Dans le domaine du maintien en condition opérationnelle aéronautique, on constate que la remontée de la disponibilité des équipements en Opex est globalement satisfaisante, mais que la disponibilité des hélicoptères pose toujours problème. La mise en oeuvre d'une chaîne logistique efficiente dite Supply chain semble progresser lentement. La mise en oeuvre du projet Simmad « CAP 2016 » est une orientation prometteuse. Il convient pour qu'elle puisse produire tous ses effets que le service industriel de l'aéronautique (SIAé) dispose de suffisamment de moyens humains pour exercer sa mission. Dans cette perspective, le recrutement d'ouvriers d'État, soit 160 en 2016, et 165 en 2017, répond à un besoin avéré.

La préparation opérationnelle est le gage de notre réactivité et de notre efficacité ; c'est aussi l'assurance de la sécurité du personnel. Les pilotes d'hélicoptères doivent obligatoirement s'entraîner pour être capables de poser leur machine sur le pont d'envol d'un bateau de la marine.

Les problèmes de disponibilité du matériel expliquent largement le fait que l'activité opérationnelle reste inférieure aux objectifs fixés, de près de 10 % en deçà des normes reconnues par l'Otan, et des objectifs exprimés par la loi de programmation militaire pour 2014-2019. À ces effets déjà connus, il faut ajouter ceux de l'opération Sentinelle qui a un impact durable sur les armées dans de nombreux domaines : contrats opérationnels, préparation opérationnelle et soutiens.

L''armée de terre est lourdement affectée en raison de son niveau d'engagement dans l'opération Sentinelle, qui aura mobilisé plus de 70 000 de ses soldats en 2015. Jusqu'au terme de la remontée en puissance de la force opérationnelle terrestre (FOT) à 77 000 hommes en 2017, l'armée de terre engage et hypothèque son capital opérationnel. Elle doit ainsi consentir à des renoncements et s'adapter pour être en mesure de remplir les contrats opérationnels qui lui ont été assignés.

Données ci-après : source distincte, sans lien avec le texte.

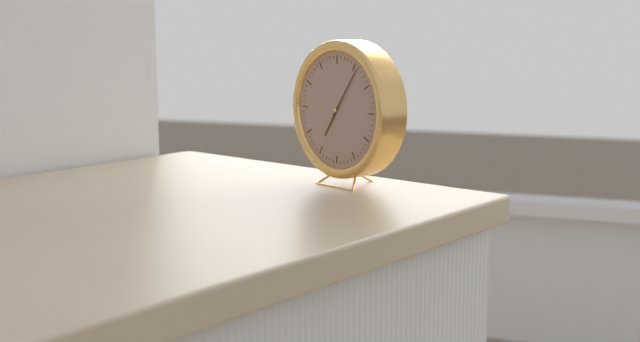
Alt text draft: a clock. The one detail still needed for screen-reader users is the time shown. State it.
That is 7:06
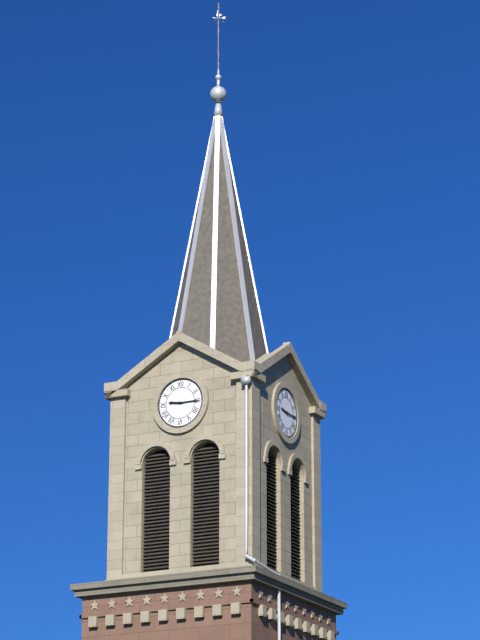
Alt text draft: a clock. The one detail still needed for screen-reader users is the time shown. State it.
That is 9:15
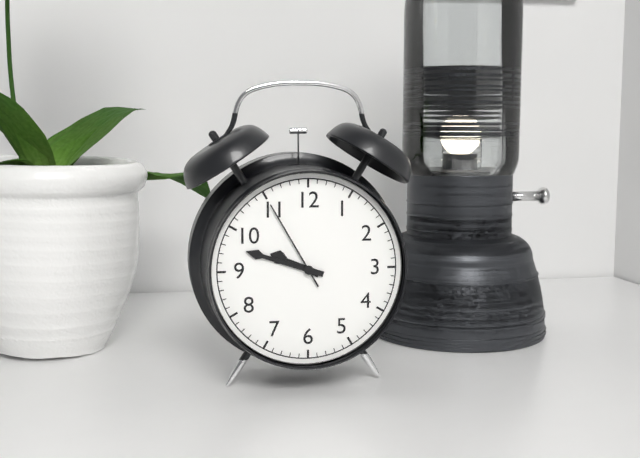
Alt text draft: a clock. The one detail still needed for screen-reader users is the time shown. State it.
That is 9:48:55
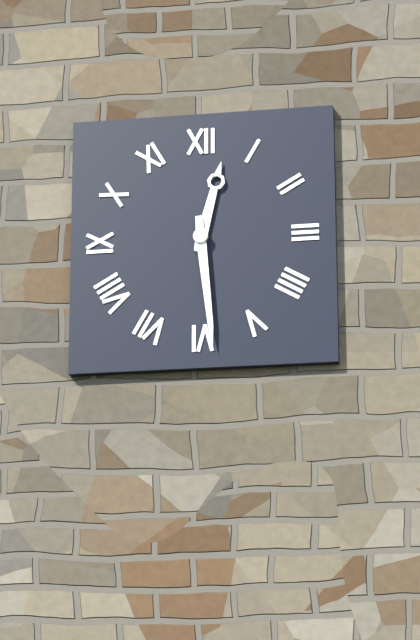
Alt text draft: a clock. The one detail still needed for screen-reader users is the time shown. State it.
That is 12:29
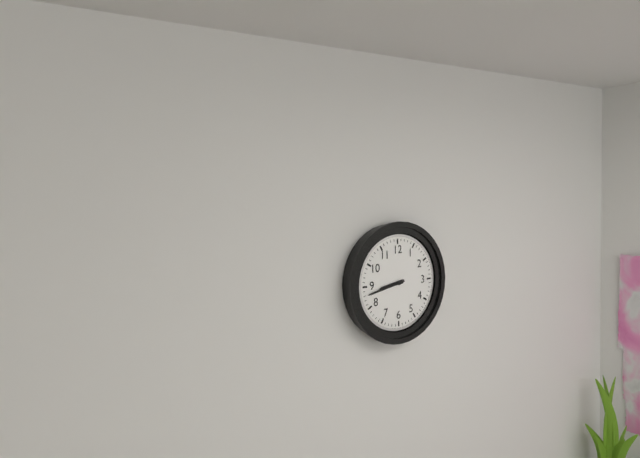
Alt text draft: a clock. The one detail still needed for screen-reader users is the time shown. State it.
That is 8:43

Les renoncements qui se traduisent par des suppressions ou adaptations d'activités impliquent une stricte limitation de la préparation opérationnelle qui se concentre sur la réalisation des missions programmées, c'est-à-dire les mises en condition finale (MCF) avant engagement opérationnel.

La plupart des exercices interarmées ou internationaux ont ainsi été soit annulés soit dégradés et le maintien du dispositif Sentinelle à 10 000 hommes durant l'été 2016 a conduit à de nouvelles annulations d'exercices programmés au second semestre.

La formation initiale ayant été affectée en 2015, l'aptitude opérationnelle des nouvelles unités de jeunes cadres est différée.

La préparation opérationnelle métiers connaît un ralentissement important, alors que la dégradation du socle des fondamentaux qui en découle risque d'avoir des incidences négatives sur l'exécution des missions à venir.

La préparation opérationnelle interarmes se limite aux mises en condition finale et à quelques rares évaluations, au détriment de l'entraînement générique. Il en résulte des prérequis non atteints et irrattrapables en MCF, et là encore, une usure du socle de compétence interarmées.

La cible en volume d'activités de l'armée de terres de 2016, soit 83 jours de préparation opérationnelle, ne sera pas atteinte. La réalisation annuelle est estimée à 75 jours de préparation opérationnelle pour l'année. La cible fixée pour 2017 est de 81 jours, soit un niveau inférieur aux 84 jours de préparation en 2014 et bien loin des 90 jours fixés comme objectif par la loi de programmation militaire. En 2017, la qualité de cette préparation restera déséquilibrée, puisque la moitié des journées de préparation opérationnelle sont dorénavant consacrées à la formation initiale au détriment de la préparation opérationnelle métier et de la préparation opérationnelle interarmes. Cette situation est préoccupante et fera l'objet de toute notre attention.

L'armée de terre n'est pas la seule à souffrir d'une trop faible préparation opérationnelle : c'est également le cas de l'armée de l'air. Du fait du retard de la mise en place de Fomedec, l'entraînement différencié n'est pas encore opérationnel. Le capital opérationnel de nos armées, humain et matériel, est soumis à rude épreuve. À nous d'être vigilants pour le préserver.